Everything seemed to happen at once. Two men in the green and gold tabards of palace guards charged down the stairs above them, shoving hard and knocking Kendall and Sikvah into Rojer and Amanvah. They tumbled forward and Rojer cracked his chin against the last step just before having his breath knocked out as the others landed atop him.
Coliv threw his spear in the direction the shot had come from. There was a grunt of pain in the darkness, followed by another Tung! Coliv had his shield up in time, but the thin warded metal was designed to stop corelings, not crank bows. The bolt punched clear through, sprouting from the back of the Watcher’s neck.
Coliv turned to the guard closest to Amanvah, reaching into his robes and producing one of his sharp throwing triangles. He raised an arm as if he might ignore even this grievous wound to protect his mistress, but then he sank to his knees, choking on his own blood.
They scrambled to rise, but palace guards were coming from all sides now, carrying short, lacquered batons. As one came for him, Rojer flipped out the knives hidden in his sleeves. He threw one, but he was still drunk, and the blade went wide. He clutched the other tightly, unwilling to risk losing his only remaining weapon.

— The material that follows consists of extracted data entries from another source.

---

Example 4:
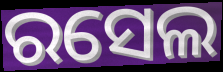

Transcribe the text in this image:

ରସେଲ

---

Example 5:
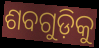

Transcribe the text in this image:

ଶବଗୁଡ଼ିକୁ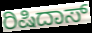
ರಿಷಿದಾಸ್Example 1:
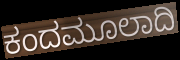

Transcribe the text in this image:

ಕಂದಮೂಲಾದಿ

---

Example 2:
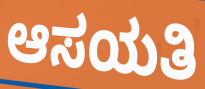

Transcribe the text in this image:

ಆಸಯತಿ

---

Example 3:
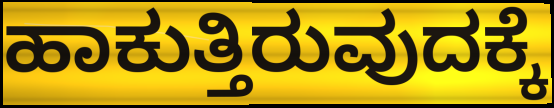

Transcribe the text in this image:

ಹಾಕುತ್ತಿರುವುದಕ್ಕೆ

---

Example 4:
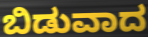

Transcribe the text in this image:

ಬಿಡುವಾದ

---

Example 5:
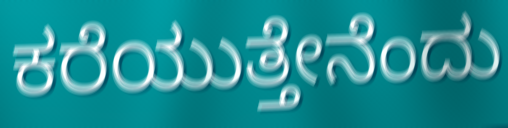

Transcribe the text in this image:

ಕರೆಯುತ್ತೇನೆಂದುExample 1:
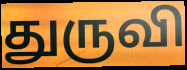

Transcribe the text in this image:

துருவி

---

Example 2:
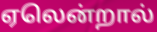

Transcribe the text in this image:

ஏலென்றால்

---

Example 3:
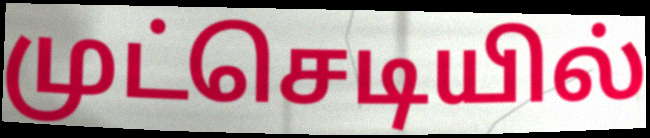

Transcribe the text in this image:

முட்செடியில்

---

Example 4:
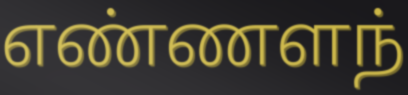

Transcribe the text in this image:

எண்ணளந்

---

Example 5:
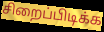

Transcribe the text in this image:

சிறைப்பிடிக்கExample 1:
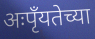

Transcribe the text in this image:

अःपृँयतेच्या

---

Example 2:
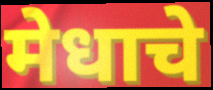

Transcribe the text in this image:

मेधाचे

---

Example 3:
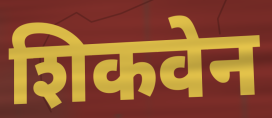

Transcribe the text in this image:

शिकवेन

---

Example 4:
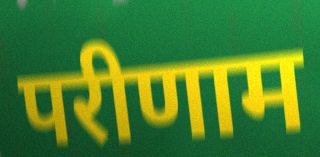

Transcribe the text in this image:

परीणाम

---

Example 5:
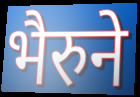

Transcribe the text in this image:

भैरुने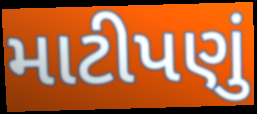
માટીપણું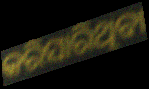
କରିସାରିଥିବା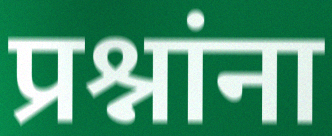
प्रश्नांना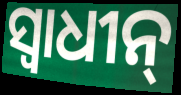
ସ୍ଵାଧୀନ୍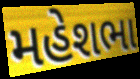
મહેશભાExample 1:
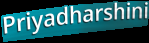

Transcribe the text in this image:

Priyadharshini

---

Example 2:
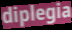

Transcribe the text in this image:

diplegia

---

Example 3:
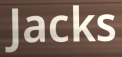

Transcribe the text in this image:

Jacks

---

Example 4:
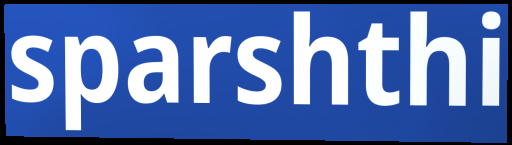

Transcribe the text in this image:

sparshthi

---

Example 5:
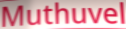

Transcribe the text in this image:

Muthuvel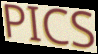
PICS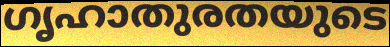
ഗൃഹാതുരതയുടെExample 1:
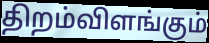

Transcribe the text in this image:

திறம்விளங்கும்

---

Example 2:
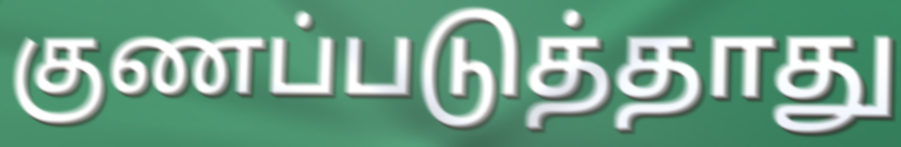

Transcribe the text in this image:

குணப்படுத்தாது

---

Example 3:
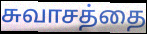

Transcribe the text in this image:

சுவாசத்தை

He dodged the first swing of the baton. And the second. Before the guard could recover enough for a third, Rojer was in close, burying his knife into the man’s side.
For all the good it did. The blade was small for ease of throwing and concealment. The guard seemed more angered than hurt when he backhanded Rojer across the face with the baton, sending him sprawling. Kendall ran to put herself between them, but the guard kicked her hard in the stomach and she fell back, stepping on Rojer’s face in the process.